Resume the passage below on tornadoes and Tornado Alley, continuing from its final sentence.

--- Document section ---

By looking at the Doppler radar, one sees not only the shape of the storm, but where the wind shears and rotating masses of air might be located. On the back end of a supercell, especially a classic supercell, there may be an echo notch or hook where the pressure difference is the greatest and the rotation and wind speed the greatest. This is where funnel clouds are most likely to form and where they most often reach the ground to become tornadoes. The tight area of the notch or hook shows the high energy movement of the air being confined to a small volume, and this promotes tornado formation. Beware the hook.

Tornado Alley
Now that we know how tornadoes are formed from thunderstorms, the question becomes, can we use that to tell where tornadoes are most likely to form? The answer is yes, and if you live in the USA, then the answer is just about anywhere you find yourself.

Each blue dot represents one tornado occurring between
1950 and 2013. Florida has many, but they are usually
weak. The Rockies have many fewer than the Smokies, but
that has more to do with the fact that the Smokies are east
of the Gulf while the Rockies are to the west. In general, if
you live east of the Continental Divide you have a great
chance of being in a tornado.
The warm air coming up from the Gulf of Mexico, and the cooler, drier air coming down from Canada in the form of the jet stream, can often meet up to give just the right conditions for the formation of supercells, especially in the Lower Plains and Midwest. Just about anywhere in the USA can be considered tornado alley on a global scale; the United States gets about ten times as many tornadoes as any place else on Earth.

Within the country, Oklahoma, Kansas, Texas, and Mississippi are right there where the warm air comes off the Gulf and meets the jet stream if it dips to the south. Iowa, South Dakota, Missouri, Illinois, Indiana are the states further away that see the most impact of the jet stream moving back north and sucking the arm gulf air with it. In Europe, some areas get some warm air from the Mediterranean and some cool air from up north, but the temperature differences and wind directions don't reach big enough differences to produce many strong tornadoes or very strong ones. Europe hasn't had an EF-3 or higher tornado in the last 20 years. No place on Earth get as many or as strong of tornadoes as the American corn belt.

--- Data provided ---

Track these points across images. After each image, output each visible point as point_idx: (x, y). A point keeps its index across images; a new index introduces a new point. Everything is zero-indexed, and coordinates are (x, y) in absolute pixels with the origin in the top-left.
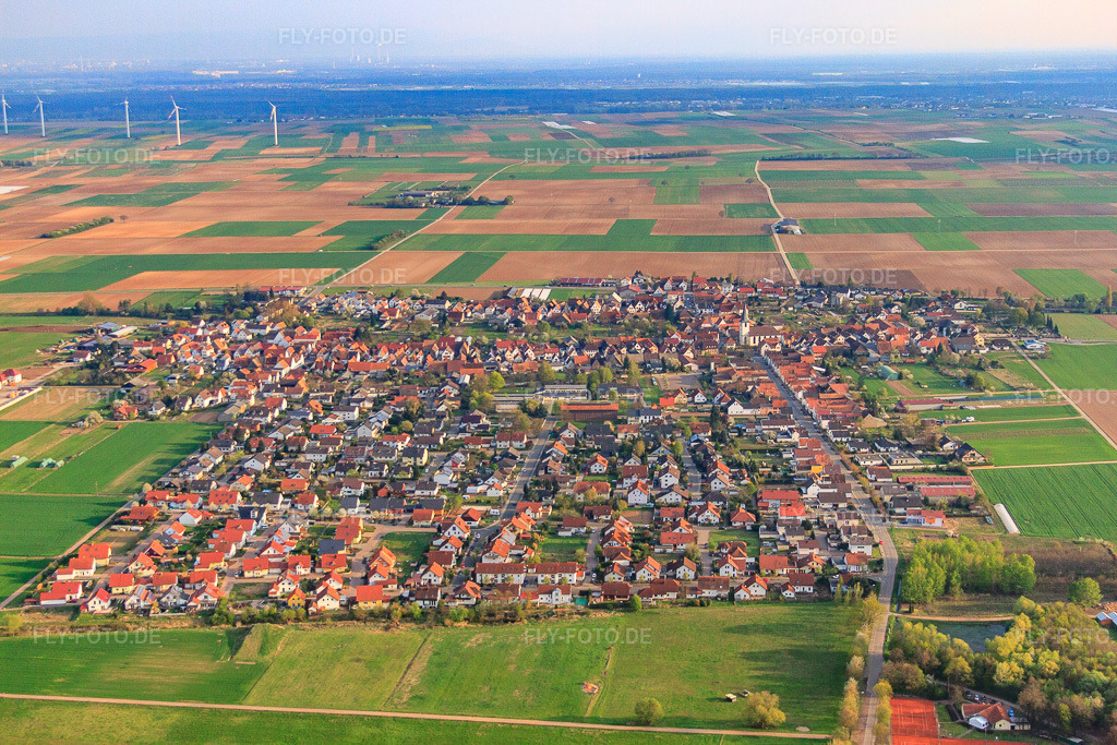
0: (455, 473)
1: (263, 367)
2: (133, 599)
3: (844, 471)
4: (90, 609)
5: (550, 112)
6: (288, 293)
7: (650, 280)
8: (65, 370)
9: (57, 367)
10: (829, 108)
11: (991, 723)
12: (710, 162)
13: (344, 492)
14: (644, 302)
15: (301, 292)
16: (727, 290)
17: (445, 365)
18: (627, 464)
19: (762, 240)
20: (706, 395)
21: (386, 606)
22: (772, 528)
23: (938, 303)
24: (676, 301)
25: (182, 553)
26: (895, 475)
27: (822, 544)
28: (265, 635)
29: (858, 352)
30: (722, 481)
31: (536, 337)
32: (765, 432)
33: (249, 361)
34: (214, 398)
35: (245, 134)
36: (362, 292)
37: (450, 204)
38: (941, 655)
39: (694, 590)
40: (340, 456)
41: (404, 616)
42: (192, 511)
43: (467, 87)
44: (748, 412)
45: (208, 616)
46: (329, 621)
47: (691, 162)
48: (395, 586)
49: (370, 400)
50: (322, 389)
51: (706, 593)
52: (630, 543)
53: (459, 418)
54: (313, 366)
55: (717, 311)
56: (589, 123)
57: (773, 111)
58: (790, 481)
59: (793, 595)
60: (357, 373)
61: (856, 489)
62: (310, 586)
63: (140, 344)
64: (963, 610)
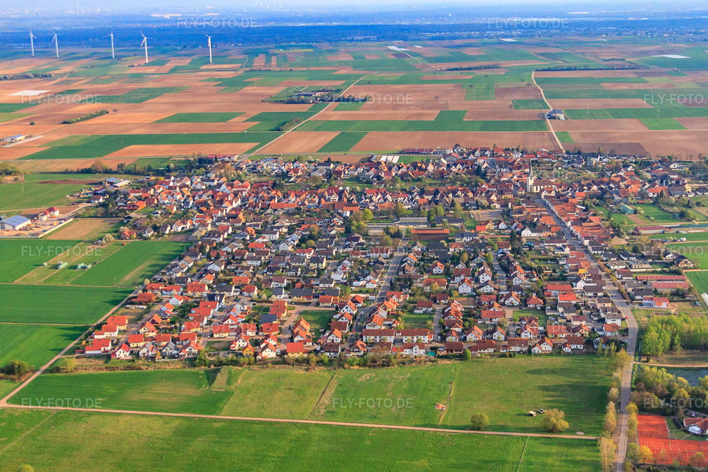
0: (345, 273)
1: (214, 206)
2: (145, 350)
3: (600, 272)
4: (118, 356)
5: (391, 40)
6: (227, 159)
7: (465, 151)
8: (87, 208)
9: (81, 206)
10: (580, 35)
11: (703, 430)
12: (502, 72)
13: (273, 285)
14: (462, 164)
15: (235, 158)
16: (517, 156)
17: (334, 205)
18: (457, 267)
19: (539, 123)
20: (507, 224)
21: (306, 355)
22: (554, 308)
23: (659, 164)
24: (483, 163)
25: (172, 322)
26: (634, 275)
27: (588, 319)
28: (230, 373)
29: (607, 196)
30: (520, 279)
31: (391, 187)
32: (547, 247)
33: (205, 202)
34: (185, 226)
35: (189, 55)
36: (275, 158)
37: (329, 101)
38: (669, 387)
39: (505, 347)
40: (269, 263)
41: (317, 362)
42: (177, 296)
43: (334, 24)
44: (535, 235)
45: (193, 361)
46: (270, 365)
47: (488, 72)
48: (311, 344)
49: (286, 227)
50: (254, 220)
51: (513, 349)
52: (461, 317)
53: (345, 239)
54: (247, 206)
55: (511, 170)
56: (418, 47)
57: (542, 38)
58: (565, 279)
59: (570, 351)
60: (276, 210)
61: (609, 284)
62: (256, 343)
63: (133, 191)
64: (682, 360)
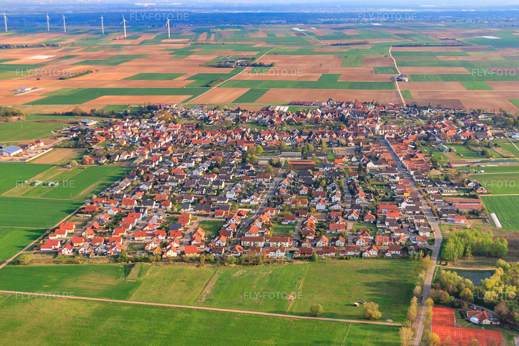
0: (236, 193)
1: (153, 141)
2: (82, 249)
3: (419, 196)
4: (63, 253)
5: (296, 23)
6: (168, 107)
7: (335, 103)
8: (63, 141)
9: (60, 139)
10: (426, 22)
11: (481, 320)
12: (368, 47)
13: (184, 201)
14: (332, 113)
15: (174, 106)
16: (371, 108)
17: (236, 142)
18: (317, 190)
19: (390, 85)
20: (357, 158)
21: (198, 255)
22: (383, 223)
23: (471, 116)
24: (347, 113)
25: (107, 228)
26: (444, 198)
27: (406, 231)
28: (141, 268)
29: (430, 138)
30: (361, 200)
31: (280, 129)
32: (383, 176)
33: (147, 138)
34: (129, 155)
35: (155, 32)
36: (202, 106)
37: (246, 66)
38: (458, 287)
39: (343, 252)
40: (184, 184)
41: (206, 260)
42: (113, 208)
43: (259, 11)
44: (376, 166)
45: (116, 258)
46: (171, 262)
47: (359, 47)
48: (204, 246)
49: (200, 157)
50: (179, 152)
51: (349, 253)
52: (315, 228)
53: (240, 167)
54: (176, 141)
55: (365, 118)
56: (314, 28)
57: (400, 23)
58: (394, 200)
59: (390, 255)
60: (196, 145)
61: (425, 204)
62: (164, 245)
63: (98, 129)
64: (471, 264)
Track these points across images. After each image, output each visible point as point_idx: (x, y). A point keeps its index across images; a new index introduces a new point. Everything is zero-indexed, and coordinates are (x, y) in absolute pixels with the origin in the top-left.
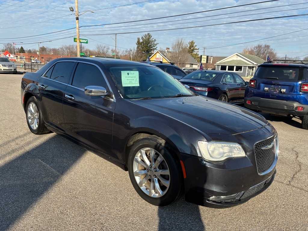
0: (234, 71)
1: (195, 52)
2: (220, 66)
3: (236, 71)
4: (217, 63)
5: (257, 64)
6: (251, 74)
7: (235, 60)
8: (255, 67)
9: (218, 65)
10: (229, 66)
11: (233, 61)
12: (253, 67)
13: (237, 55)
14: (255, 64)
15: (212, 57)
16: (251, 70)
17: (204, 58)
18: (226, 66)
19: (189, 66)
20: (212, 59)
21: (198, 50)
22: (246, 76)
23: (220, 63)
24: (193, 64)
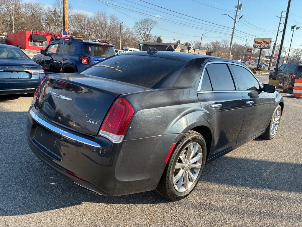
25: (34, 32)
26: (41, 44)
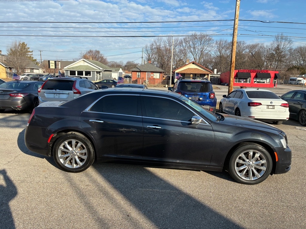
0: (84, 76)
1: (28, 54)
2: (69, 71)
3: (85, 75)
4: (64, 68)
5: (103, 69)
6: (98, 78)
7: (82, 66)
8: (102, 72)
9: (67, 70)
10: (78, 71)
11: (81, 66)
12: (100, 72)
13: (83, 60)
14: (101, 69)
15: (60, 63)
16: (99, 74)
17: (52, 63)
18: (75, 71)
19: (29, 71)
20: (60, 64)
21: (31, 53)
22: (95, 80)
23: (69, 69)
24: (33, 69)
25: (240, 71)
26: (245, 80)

---

Written answer =
That being said, the image above and right shows that just about anywhere east of the Continental Divide is tornado alley. Mountainous areas are less likely to produce conditions for supercells, and therefore are less likely to have tornadoes, but it does happen, even in places with such varied terrain as California. In 1987 there was a tornado called the Teton-Yellowstone in Wyoming was a high altitude tornado that rated an F4 (out of 5 on the Fujita scale) that did a significant amount of damage. Because it is harder to get big pressure differences at higher altitudes and to get large amounts of warm moist air higher in the mountains, tornadoes in these areas are much more rare.

Therefore, if you want to avoid tornadoes, live just about anywhere other than the USA, but if your heart is set on being an American, then stick to the west coast – although they have natural disaster troubles of their own (forest fires, earthquakes, egomaniacal entertainers and baristas). What else can you do to reduce your chances of being hit by a strong tornado – Florida might be a decent place. They have lots of warm moist air, but little cold dry air on top of it. They do have a fairly high number of tornadoes, but they are usually smaller and weaker; many are waterspouts that come ashore for short times.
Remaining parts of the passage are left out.